Joanna odkryła dzięki Marcinowi, że sprawa śmierci jej dziecka wiąże się dziwnie ze śmiercią innej dziewczynki z drugiego końca Polski. Jedzie więc z Marcinem na Podlasie, odwiedza Sejny, miejscowego dziennikarza, ustala, że pewien wrocławski policjant pracował wówczas także na wschodzie Polski przy sprawie tamtej zabitej dziewczynki. Przypadek? Chodzi o handel organami ludzkimi? Wypływa kilka kolejnych tajemnic sprzed lat, sprawa wykracza poza Polskę. Na starej fotografii odkrytej w podlaskiej wsi nieoczekiwanie Joanna odnajduje znajomą twarz… Poziom emocji nieustannie rośnie. Życzliwi dotąd mieszkańcy kresowej wioski odwracają się do niej plecami, zaczynają warczeć, szczuć psami, machać widłami!
Dziewczyna ma coraz więcej dowodów na to, że w dorosłym życiu była dotąd karmiona samymi kłamstwami, że obie tragedie, śmierć małej Katariny dziesięć lat wcześniej i śmierć jej Tosi, łączą się ze sobą niewidzialnymi nićmi i że za tymi dramatami stoją te same osoby. Kim są ci wrogowie? Czy to możliwe, że głównym podejrzanym może być oficer policji w randze komisarza? Joanna nie wie (my zresztą też nie), że zaczęła rozdrapywać stare rany i nieświadomie wplątała się w międzynarodową grę, w której chodziło nie o nią, lecz o wróżdę, dintojrę. Życie dzieci i emocje rodzicielskie były stawką w tej śmiertelnej gonitwie. Jednak Joannę obchodziło tylko jedno: czy Tosia rzeczywiście żyje, czy może ktoś okrutnie bawi się jej kosztem? Dla niej to było najważniejsze pytanie.
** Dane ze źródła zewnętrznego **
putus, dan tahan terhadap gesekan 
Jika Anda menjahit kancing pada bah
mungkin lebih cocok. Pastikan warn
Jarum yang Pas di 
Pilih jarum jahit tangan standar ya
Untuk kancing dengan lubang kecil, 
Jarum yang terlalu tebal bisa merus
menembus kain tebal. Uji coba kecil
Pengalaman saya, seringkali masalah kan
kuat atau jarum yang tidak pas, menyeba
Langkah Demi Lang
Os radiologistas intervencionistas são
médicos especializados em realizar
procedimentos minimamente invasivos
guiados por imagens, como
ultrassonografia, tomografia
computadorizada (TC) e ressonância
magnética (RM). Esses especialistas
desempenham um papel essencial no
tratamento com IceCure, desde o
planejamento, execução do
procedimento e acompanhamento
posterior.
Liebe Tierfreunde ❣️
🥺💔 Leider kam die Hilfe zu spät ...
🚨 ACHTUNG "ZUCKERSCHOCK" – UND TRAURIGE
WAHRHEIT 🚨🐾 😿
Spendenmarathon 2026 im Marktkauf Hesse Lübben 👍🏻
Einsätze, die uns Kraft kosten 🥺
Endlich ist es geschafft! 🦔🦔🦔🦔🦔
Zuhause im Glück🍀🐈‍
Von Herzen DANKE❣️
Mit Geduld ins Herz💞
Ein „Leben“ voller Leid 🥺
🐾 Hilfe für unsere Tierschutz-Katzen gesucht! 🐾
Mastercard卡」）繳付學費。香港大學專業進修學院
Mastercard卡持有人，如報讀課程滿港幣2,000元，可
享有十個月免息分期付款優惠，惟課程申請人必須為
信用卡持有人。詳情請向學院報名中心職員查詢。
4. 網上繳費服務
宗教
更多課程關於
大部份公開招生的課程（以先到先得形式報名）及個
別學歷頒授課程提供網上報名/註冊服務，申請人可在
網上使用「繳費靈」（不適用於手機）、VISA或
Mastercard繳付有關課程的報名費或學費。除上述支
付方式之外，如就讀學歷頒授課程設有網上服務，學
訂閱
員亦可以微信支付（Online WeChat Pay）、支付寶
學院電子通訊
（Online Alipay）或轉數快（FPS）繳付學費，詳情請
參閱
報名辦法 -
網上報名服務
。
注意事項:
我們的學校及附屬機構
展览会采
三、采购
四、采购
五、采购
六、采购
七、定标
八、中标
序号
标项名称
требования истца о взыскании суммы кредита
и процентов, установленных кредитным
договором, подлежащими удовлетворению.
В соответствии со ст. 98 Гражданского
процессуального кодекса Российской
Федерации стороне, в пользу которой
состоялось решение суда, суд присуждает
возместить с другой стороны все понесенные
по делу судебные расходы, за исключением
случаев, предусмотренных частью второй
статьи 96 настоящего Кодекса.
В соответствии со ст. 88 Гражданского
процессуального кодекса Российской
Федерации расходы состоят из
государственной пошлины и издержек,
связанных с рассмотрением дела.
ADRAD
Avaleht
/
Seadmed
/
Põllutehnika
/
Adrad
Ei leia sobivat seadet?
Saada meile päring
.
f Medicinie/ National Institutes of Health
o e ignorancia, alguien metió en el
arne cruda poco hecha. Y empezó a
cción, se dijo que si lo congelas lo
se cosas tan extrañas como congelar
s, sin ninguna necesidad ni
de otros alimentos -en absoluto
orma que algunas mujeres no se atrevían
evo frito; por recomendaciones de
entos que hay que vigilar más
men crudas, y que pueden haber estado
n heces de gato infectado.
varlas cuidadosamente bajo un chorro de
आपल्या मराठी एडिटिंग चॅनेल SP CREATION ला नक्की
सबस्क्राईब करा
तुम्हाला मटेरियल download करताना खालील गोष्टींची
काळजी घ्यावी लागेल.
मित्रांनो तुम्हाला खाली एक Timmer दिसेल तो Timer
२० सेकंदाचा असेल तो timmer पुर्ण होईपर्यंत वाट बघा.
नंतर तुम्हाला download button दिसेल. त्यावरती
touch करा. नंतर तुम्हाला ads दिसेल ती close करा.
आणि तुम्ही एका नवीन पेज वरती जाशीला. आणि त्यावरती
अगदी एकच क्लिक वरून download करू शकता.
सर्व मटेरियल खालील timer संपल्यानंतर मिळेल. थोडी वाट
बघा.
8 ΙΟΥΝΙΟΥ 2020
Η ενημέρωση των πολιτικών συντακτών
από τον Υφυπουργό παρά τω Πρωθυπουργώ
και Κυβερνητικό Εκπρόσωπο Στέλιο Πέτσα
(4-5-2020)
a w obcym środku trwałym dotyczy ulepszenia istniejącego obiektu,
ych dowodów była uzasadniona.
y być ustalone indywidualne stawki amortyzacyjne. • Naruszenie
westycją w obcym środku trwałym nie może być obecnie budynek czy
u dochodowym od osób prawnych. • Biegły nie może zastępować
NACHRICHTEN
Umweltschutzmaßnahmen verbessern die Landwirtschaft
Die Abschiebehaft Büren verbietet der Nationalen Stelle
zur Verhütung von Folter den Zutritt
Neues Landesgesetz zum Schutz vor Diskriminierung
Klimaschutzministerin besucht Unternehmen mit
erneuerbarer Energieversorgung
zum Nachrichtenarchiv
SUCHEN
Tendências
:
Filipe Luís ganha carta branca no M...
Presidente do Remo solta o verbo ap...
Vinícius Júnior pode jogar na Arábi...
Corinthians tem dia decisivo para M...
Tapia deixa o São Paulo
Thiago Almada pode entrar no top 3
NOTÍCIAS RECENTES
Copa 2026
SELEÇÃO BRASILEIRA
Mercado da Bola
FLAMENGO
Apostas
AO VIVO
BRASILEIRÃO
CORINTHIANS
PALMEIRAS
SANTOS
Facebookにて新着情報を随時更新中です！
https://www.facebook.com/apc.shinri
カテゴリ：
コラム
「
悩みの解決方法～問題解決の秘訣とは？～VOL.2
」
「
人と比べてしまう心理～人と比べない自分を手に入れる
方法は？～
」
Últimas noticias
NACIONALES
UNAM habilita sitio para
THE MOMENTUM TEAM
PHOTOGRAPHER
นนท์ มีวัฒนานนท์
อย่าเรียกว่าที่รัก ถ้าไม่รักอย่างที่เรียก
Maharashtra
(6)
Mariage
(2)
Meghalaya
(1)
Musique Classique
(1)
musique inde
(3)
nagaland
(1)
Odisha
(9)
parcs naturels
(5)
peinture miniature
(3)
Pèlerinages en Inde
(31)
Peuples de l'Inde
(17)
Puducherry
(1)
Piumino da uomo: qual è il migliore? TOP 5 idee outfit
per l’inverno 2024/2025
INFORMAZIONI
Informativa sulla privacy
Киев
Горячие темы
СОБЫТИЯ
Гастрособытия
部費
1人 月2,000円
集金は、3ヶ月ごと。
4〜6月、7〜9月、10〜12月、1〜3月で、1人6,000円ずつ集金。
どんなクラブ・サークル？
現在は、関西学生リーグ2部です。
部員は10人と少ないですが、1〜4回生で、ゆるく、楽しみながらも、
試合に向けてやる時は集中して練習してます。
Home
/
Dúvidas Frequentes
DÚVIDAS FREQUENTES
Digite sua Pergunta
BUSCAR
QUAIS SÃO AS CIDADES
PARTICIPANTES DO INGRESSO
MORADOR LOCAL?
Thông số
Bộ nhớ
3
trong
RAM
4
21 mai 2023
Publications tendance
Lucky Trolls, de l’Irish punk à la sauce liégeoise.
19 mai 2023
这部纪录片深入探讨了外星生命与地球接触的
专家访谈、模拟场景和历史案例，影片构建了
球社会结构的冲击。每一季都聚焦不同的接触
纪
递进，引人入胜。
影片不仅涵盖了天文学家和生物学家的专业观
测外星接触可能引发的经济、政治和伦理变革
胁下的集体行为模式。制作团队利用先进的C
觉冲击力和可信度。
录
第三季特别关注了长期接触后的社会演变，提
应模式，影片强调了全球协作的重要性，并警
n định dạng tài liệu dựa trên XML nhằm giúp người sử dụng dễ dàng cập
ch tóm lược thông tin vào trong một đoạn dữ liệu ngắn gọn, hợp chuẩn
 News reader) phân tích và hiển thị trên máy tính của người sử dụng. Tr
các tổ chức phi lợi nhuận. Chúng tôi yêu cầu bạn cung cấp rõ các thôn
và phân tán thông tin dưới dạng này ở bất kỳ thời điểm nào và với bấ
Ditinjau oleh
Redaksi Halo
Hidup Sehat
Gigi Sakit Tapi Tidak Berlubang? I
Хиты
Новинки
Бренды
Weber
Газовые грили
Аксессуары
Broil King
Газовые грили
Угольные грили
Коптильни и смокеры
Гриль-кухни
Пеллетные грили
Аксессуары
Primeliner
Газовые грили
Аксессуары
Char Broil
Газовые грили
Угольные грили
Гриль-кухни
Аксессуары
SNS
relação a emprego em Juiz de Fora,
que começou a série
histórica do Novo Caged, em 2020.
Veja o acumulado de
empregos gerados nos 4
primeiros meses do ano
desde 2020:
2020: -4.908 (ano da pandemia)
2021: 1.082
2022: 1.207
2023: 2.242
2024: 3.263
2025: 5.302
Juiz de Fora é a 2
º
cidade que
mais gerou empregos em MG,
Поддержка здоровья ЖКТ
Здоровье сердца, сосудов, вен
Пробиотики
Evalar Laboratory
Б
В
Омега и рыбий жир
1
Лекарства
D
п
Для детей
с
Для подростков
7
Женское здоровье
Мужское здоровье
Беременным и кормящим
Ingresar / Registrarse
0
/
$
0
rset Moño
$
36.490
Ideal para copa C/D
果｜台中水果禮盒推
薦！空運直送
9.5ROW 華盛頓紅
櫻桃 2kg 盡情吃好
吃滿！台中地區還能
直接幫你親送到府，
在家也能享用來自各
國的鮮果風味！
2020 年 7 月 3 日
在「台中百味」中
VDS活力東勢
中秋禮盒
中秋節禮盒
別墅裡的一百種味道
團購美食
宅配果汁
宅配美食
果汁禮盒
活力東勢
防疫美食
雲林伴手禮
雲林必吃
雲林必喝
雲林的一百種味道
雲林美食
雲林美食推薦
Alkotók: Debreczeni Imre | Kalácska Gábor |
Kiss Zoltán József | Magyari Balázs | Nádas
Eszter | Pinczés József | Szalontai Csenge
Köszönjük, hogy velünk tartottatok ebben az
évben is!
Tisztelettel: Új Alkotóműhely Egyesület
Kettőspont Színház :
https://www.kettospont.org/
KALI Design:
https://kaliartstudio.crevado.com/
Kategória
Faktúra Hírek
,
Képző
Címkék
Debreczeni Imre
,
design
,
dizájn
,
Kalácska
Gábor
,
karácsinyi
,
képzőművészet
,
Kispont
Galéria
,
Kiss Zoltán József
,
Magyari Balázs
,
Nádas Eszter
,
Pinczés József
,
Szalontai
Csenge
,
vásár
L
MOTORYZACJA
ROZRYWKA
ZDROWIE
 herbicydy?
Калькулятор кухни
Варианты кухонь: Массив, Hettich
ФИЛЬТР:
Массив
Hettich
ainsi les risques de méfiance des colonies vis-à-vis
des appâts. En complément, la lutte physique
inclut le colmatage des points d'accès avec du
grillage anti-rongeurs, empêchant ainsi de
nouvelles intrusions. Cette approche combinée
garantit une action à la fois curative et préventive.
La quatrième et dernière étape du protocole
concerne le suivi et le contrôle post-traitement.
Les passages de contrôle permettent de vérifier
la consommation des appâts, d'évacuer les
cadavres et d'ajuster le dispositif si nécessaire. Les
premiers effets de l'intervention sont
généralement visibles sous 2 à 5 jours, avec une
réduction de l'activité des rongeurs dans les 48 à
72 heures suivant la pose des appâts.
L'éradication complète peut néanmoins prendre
Więcej szczegółów nie chcę podać, ale zapewniam, że to thriller wyborny, pasjonujący. Zaczyna się od krótkiego telefonu do Wrocławia, który postawił wszystko na głowie i obudził demony sprzed lat. A kończy się… Dość tej relacji! Demony wypełzły gdzieś spod chorwackiej ziemi, pociągnęły za sobą serbską nienawiść, dotarły do Polski i tu zapuściły korzenie. Po czym, obrazowo mówiąc, zaczęły wysysać krew, najpierw dzieci, później dorosłych. I nie jest to bynajmniej horror, nie ma w nim mocy nadprzyrodzonych, lecz są ludzkie porachunki, nienawiść i zemsta, której ofiarami padają niewinni ludzie. Joanna, matka ciężko zraniona w swoich uczuciach, ma szansę położyć temu kres, jeśli tylko ułoży sobie wszystkie puzzle w spójny obraz. Jest w tym swoim śledztwie amatorką, nieporadną niekiedy kobietą. Kieruje się nie tyle rozumem, logiką, co instynktem i emocjami, ale dzięki temu staje się bohaterką prawdziwą, przekonującą i – co ważne – skuteczną. A nas trzyma w kleszczach nieustający niepokój – od pierwszej do ostatniej strony. Do końca nie dowiemy się, czy jej się uda, czy osiągnie cel i pokona prawdziwych wrogów swojej rodziny. Lepiej z nią nie zadzierać!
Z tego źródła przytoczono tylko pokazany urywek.